The petrol shock


At a time when people can barely afford to part with even a single rupee from their heavily strained budgets, the federal government has announced a dramatic rise in the prices of all petroleum products, with the increase ranging from Rs10 to Rs12 on average. Analysts believe this may be the highest rise in petroleum prices at one time ever recorded in the country’s history. It comes because of the increase in global petroleum prices and also because of the IMF demand for the levy on petrol, with Pakistan needing to make this provision, if it wishes to remain within the IMF programme. The opposition parties have immediately come out in condemnation of the increase with all the major parties, including the PML-N, the PPP, the JI and others, condemning it as an anti-people move, which will drive people towards further misery and simply indicates the indifference of the government to their plight.

The woes of the citizens of Pakistan are likely to multiply manifold with the historic hike in prices of petroleum products. With a populace that is already reeling under pressures of unprecedented inflations and depreciating rupee, this recent increase is heartless to say the least. When the government committed to the IMF additional petroleum levy, even at that time most independent economists and observers were highly apprehensive of this step. In the long run, such an increase invariably results in further inflation and high cost of production and transport. It is worth recalling that the government had last increased the petrol prices by three rupees to nearly 148 rupees per litre on Jan 15, and now it has been increased to nearly Rs160.

The question that needs to be asked is just how people are expected to cope. The government is offering no one answers, suggesting no form of relief. The current increase will stay in place till at least February 28th and reviewed after that in accordance with global rates which will determine if any adjustment is to be made. To many this seems unlikely. The inflation brought under the PTI government has already driven people to desperation. This latest hike in petroleum goods will only worsen the situation and make it even more difficult for people to work out a means to survive. This applies not only to the lowest income groups, but also those falling in middle brackets and the salaried classes too. The government needs to face the fact that people are barely able to survive. They have to find some strategy to enable people to manage and escape the current situation now made worse with the latest price hike.

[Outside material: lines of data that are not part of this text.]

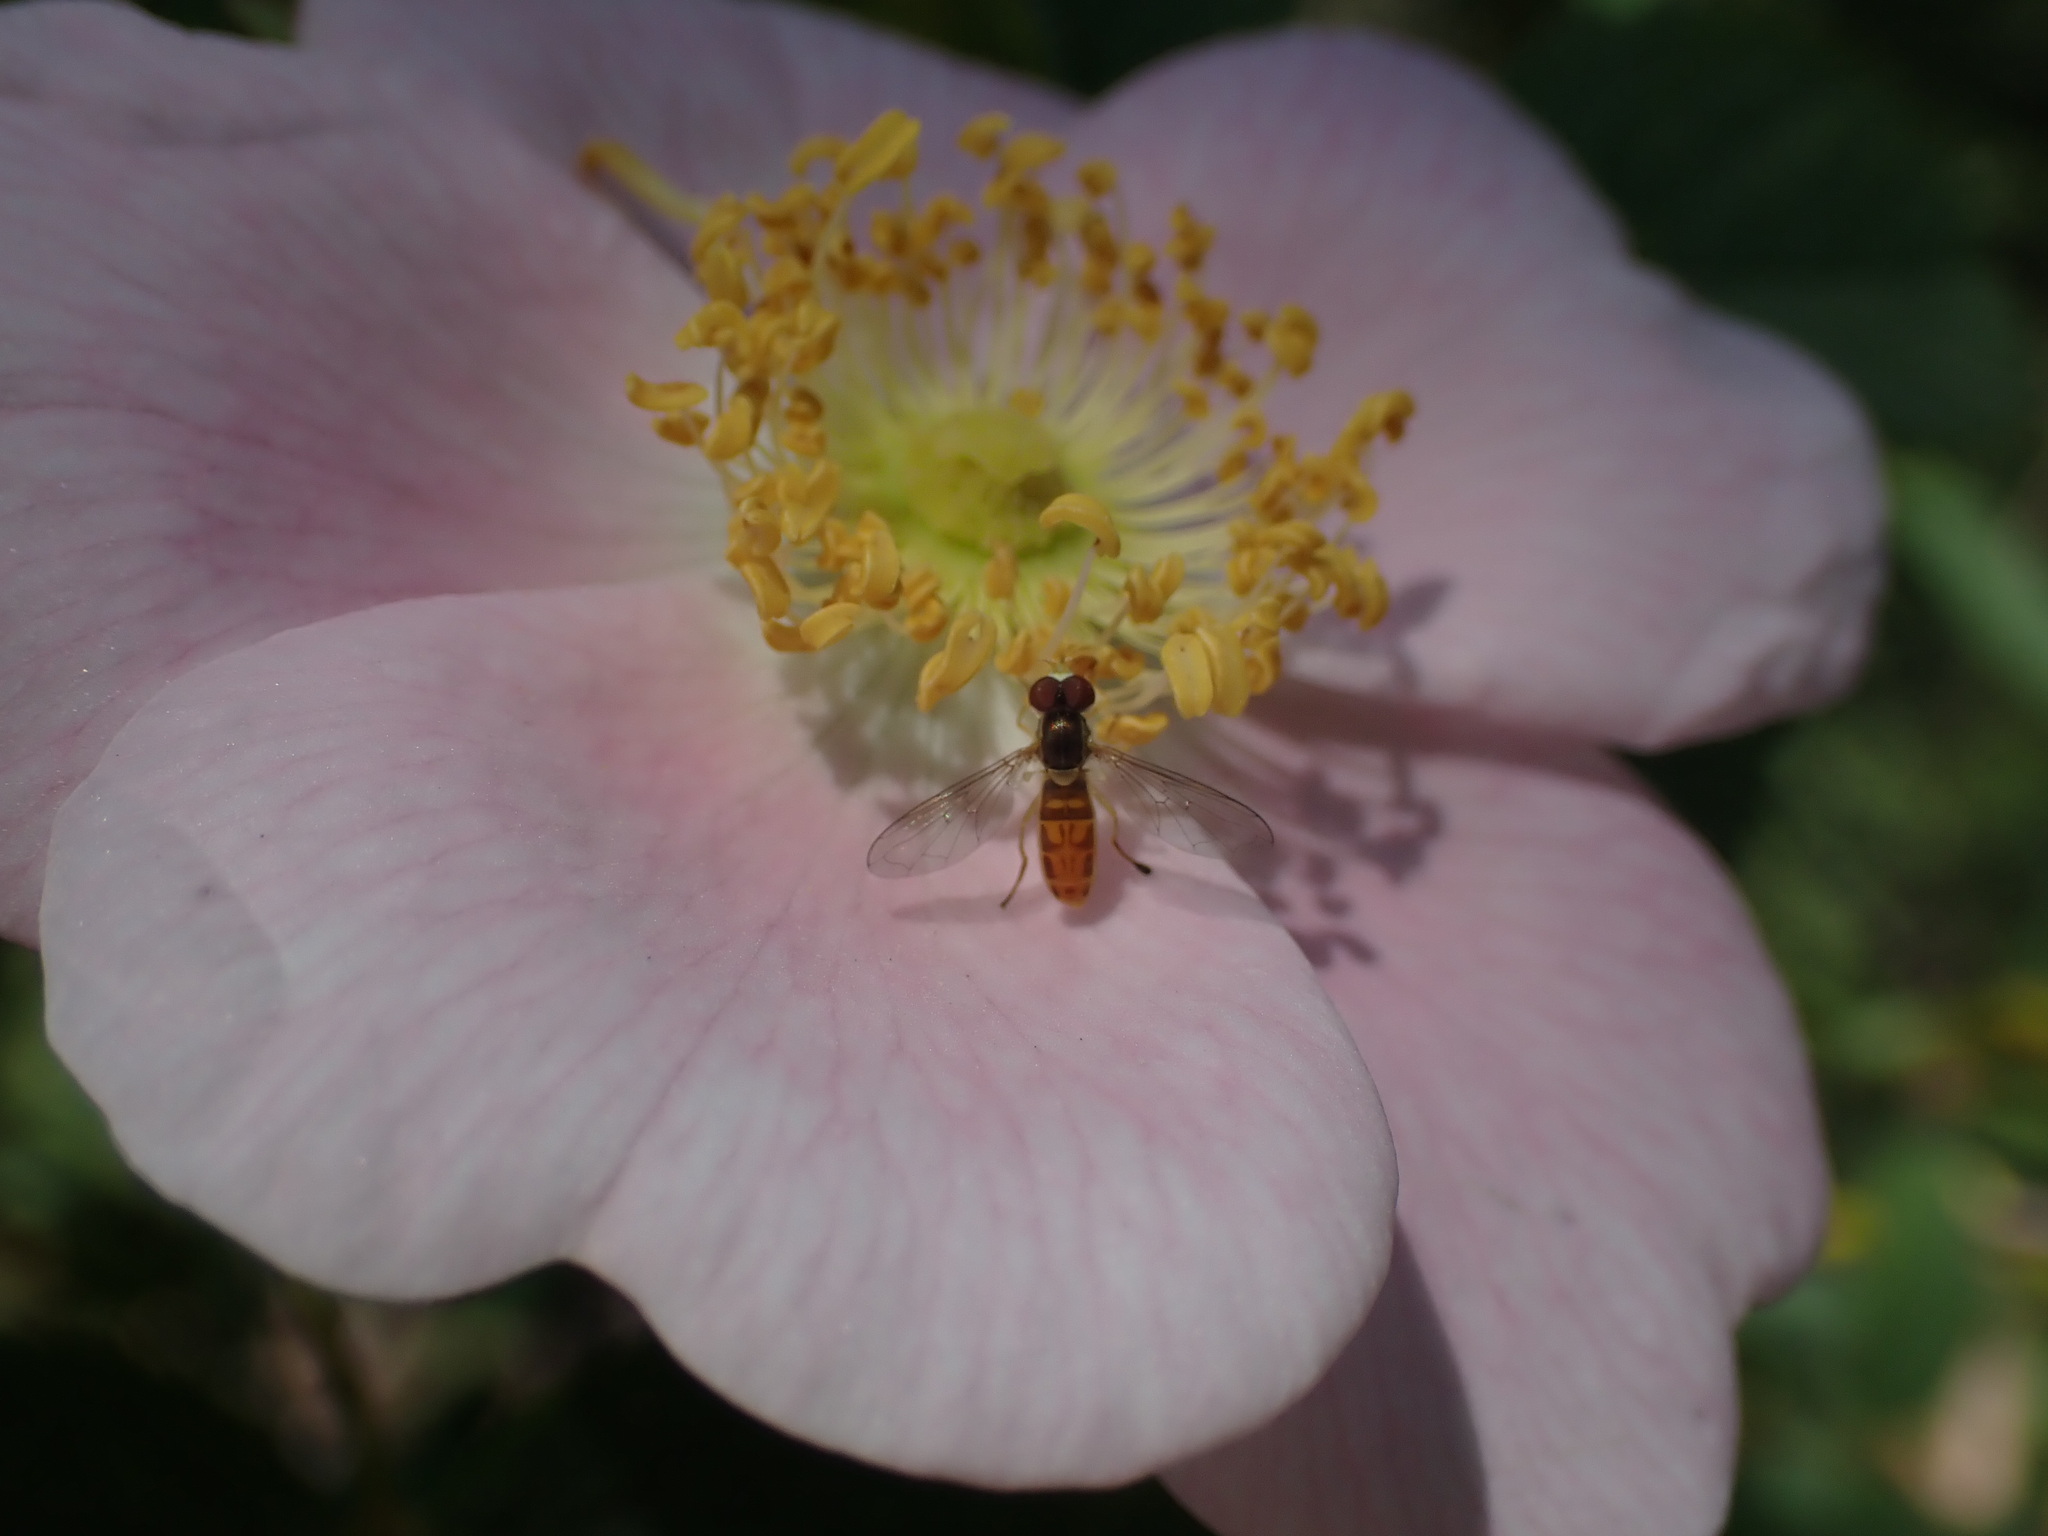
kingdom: Animalia
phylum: Arthropoda
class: Insecta
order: Diptera
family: Syrphidae
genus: Toxomerus
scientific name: Toxomerus marginatus
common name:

The government must prevent further devaluation in Pakistani rupee to forestall more price increases of petroleum in future. Every time the government has increased petroleum prices, there has been a corresponding surge in inflation. Though the GST rate on all these products remained unchanged, the increase of levy on all petroleum products by four rupees per litre just to honour the commitment made with the IMF will have a devastating impact. For its part, the government appears to be blissfully oblivious of the gravity of the financial condition of the common people.